In this assignment, you will gain experience answering questions using statistical methods on spatial data. Specifically, you will:
Government officials in the state of Wisconsin want to understand certain demographic and housing data across the state. They want to study three variables: number of vacant housing units, median age, and number of owner occupied housing units. They want to make predictions about the future, and they have recruited you assist them in their analyses.
Using tidycensus
, retrieve data at the tract level for the state of Wisconsin
in the year 2021 for these census variables:
B25002_003
B01002_001
B07013_002
Then, you will isolate data for two individual census tracts.

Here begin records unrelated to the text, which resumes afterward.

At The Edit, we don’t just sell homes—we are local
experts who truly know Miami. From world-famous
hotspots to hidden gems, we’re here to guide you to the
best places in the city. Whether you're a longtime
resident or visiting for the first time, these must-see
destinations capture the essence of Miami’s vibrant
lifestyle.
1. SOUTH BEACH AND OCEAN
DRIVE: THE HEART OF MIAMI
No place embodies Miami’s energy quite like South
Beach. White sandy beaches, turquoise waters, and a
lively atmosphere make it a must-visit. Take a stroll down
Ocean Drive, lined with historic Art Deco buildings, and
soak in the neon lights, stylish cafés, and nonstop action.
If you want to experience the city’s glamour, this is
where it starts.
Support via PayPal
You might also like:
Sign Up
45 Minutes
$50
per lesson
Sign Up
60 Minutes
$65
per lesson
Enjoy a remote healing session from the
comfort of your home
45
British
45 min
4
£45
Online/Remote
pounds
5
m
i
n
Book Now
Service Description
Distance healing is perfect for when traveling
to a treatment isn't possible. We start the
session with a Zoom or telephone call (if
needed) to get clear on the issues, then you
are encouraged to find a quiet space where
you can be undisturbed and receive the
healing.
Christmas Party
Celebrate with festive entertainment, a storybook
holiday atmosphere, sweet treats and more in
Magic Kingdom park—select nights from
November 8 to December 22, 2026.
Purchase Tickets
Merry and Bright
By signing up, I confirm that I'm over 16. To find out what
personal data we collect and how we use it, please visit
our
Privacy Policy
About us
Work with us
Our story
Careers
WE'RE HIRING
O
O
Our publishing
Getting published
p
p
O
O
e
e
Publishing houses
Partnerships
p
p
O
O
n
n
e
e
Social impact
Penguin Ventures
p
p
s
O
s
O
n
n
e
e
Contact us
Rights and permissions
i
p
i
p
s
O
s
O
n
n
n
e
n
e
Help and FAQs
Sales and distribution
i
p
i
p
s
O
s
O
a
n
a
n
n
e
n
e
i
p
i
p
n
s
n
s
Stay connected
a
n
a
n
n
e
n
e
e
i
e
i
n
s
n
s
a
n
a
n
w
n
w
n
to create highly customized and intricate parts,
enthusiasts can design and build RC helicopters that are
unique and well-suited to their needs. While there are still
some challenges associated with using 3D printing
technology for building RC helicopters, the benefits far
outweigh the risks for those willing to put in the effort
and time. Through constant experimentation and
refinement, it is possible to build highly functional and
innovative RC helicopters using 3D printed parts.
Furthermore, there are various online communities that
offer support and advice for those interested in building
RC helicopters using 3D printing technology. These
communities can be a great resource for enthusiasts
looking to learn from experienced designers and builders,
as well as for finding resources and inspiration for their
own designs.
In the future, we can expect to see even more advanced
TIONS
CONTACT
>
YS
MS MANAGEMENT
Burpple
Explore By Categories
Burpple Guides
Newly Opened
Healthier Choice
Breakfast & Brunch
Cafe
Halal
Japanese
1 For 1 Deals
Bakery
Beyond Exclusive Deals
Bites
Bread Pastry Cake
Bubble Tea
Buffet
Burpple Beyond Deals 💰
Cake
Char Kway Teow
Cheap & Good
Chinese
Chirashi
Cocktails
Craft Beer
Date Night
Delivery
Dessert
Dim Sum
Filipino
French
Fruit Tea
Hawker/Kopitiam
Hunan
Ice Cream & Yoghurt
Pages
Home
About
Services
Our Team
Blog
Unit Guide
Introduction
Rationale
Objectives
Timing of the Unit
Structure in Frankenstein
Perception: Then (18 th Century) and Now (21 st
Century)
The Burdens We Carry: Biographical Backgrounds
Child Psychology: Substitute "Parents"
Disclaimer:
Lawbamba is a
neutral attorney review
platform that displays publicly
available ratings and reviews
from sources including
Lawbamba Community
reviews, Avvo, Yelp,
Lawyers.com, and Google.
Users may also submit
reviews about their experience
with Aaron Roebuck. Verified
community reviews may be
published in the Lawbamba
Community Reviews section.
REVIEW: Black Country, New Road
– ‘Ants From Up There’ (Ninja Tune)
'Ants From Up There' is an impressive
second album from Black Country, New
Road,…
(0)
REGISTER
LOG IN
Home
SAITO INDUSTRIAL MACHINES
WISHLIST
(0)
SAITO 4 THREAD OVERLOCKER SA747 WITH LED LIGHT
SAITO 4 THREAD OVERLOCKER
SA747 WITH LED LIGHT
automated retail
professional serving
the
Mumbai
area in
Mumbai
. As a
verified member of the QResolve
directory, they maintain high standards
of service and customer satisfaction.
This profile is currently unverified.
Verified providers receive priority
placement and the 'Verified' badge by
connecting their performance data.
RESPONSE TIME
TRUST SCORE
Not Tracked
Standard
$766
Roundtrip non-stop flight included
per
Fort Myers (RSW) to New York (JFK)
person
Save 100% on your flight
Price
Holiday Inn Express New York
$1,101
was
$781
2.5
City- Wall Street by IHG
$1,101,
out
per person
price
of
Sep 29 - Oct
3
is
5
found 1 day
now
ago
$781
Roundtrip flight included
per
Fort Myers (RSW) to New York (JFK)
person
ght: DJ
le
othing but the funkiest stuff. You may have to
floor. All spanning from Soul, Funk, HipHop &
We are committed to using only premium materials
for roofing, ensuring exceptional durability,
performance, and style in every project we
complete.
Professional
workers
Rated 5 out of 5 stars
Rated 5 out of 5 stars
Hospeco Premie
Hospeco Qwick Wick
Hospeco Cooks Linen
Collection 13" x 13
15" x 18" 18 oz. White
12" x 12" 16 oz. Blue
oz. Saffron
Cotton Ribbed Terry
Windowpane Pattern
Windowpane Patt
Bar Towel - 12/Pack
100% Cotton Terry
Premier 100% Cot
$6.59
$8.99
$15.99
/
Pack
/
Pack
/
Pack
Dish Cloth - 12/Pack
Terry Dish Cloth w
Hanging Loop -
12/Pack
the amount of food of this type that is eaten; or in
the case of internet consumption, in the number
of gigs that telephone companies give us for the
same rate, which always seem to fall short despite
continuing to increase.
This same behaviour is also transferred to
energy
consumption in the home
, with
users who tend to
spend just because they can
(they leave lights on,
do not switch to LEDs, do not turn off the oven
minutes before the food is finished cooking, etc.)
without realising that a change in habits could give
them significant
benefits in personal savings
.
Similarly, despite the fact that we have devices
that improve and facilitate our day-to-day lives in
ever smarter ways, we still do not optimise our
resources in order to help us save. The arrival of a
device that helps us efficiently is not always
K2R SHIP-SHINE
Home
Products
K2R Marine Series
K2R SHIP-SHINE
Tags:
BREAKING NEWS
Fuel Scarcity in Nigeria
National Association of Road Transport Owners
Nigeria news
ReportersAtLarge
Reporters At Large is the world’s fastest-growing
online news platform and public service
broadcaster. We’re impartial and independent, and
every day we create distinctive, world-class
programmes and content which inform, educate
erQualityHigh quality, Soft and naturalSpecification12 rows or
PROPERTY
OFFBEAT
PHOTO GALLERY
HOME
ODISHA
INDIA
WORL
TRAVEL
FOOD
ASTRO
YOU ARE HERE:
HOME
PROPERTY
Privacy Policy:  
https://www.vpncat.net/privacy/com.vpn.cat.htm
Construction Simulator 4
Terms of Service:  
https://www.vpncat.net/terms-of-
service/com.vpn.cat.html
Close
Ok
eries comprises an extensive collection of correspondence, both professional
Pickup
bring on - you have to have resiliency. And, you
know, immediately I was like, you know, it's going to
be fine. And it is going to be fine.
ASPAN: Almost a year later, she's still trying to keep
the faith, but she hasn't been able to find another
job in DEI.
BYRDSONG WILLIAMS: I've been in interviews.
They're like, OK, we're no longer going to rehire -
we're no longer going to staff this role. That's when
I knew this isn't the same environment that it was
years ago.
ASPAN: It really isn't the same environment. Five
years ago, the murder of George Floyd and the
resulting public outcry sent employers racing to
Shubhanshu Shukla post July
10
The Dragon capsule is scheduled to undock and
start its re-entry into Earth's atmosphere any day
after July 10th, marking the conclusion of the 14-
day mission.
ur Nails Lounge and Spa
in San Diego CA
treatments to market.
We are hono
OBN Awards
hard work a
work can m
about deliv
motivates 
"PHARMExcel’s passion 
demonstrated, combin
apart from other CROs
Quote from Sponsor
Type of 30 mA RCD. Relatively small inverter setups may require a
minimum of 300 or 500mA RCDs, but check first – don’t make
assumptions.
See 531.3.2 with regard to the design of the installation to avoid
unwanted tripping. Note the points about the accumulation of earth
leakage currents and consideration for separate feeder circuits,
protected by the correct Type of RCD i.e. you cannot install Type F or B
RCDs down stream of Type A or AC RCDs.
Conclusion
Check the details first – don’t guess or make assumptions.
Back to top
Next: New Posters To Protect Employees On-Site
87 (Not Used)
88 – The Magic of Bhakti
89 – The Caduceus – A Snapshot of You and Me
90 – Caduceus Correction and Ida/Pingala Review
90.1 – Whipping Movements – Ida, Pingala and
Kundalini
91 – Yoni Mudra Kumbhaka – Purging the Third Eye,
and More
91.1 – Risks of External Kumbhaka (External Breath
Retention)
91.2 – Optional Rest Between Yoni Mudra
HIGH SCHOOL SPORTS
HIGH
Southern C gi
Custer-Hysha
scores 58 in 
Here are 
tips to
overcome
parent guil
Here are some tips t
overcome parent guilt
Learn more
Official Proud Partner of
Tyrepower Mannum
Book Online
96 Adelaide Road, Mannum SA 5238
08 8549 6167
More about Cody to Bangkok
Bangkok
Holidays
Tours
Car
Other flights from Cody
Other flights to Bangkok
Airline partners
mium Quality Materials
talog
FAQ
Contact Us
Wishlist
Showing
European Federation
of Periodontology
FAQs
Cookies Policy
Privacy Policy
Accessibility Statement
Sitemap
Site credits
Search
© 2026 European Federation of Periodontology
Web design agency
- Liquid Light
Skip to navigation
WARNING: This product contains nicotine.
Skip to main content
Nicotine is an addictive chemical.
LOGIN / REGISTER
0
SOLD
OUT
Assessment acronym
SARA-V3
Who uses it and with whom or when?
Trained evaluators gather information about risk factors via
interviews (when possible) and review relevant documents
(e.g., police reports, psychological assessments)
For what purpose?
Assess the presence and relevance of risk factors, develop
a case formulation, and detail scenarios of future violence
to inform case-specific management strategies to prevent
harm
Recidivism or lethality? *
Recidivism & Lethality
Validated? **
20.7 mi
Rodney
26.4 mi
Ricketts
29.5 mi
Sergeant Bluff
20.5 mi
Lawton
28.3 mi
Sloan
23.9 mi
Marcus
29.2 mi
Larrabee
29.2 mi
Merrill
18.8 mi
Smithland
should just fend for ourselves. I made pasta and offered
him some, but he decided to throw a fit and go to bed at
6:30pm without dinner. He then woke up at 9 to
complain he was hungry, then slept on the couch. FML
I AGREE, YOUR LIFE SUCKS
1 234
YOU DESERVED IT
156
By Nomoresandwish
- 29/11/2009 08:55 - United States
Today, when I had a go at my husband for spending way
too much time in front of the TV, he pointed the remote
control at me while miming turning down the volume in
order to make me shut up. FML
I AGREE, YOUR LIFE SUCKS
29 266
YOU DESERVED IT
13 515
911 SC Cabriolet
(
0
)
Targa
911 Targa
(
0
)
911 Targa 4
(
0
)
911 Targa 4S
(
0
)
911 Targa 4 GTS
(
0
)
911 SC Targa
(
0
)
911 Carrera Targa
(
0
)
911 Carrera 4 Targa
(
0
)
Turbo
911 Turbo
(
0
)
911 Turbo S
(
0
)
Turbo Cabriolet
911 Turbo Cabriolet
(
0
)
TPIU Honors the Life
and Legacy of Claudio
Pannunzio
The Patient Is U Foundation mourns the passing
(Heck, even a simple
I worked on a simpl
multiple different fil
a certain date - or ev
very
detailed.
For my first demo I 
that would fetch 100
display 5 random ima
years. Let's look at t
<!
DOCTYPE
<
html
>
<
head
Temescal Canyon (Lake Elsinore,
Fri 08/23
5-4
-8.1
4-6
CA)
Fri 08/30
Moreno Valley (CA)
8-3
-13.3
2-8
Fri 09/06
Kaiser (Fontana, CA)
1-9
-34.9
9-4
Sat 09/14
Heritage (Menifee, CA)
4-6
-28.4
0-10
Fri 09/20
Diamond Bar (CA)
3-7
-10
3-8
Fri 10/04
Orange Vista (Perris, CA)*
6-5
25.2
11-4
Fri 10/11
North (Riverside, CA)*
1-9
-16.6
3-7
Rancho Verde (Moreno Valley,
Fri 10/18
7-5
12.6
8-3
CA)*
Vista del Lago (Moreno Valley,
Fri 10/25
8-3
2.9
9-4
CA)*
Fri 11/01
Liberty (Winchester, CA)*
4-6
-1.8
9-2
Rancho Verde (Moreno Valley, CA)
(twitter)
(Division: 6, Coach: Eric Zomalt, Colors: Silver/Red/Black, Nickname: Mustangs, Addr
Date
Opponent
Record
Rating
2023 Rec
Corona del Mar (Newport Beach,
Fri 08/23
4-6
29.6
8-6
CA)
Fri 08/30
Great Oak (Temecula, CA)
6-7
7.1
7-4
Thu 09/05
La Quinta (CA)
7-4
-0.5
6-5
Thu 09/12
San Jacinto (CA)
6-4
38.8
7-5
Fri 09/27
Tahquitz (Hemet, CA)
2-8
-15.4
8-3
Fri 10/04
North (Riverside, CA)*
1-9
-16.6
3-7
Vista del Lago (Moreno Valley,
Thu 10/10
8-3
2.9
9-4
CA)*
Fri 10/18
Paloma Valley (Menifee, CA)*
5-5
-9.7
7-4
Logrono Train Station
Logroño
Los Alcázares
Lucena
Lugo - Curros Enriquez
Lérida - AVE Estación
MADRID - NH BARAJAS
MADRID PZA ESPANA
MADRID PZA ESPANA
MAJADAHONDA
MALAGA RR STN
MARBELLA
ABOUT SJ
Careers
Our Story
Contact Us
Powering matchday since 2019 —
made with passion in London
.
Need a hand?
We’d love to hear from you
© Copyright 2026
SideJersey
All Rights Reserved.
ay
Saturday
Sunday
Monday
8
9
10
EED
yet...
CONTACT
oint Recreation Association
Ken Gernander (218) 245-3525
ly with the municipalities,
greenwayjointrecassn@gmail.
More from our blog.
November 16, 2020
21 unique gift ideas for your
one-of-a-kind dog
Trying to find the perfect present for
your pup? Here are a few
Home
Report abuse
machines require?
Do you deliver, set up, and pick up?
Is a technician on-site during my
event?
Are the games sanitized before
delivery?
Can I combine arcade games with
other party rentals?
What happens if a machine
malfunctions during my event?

You can use the code below:
library(tidycensus)
library(sf)
library(dplyr)
## retrieve census data
wi_tracts_2021 <- get_acs(geography = _____,
state = _____,
year = _____,
variables = c(_____ = "_____",
_____ = "_____",
_____ = "_____"),
geometry = TRUE,
output = "wide")
## isolate several tracts
tract_a <- _____(_____, _____ == "Census Tract 12, Eau Claire County, Wisconsin")
tract_b <- _____(_____, _____ == "Census Tract 8.01, Eau Claire County, Wisconsin")
To which variable does each variable code correspond?
What are the assumptions of using z-scores?
Neglecting the assumption of statistical independence, for only one of these three variables is the use of z-scores appropriate. Which is it? Describe your methods for determining this, and include any graphical results used.
For the variable which is appropriate for z-scores, calculate the z-score
for tract_a
. Interpret this back to the original data. What does it mean?
For the variable which is appropriate for z-scores, calculate the z-score
for tract_b
. Interpret this back to the original data. What does it mean?
For the variable which is appropriate for z-scores, what is the probability of exceeding a value of 60?
For the variable which is appropriate for z-scores, what is the probability of finding a value less than 25?
For the variable which is appropriate for z-scores, what is the probability of finding a value between 30 and 40?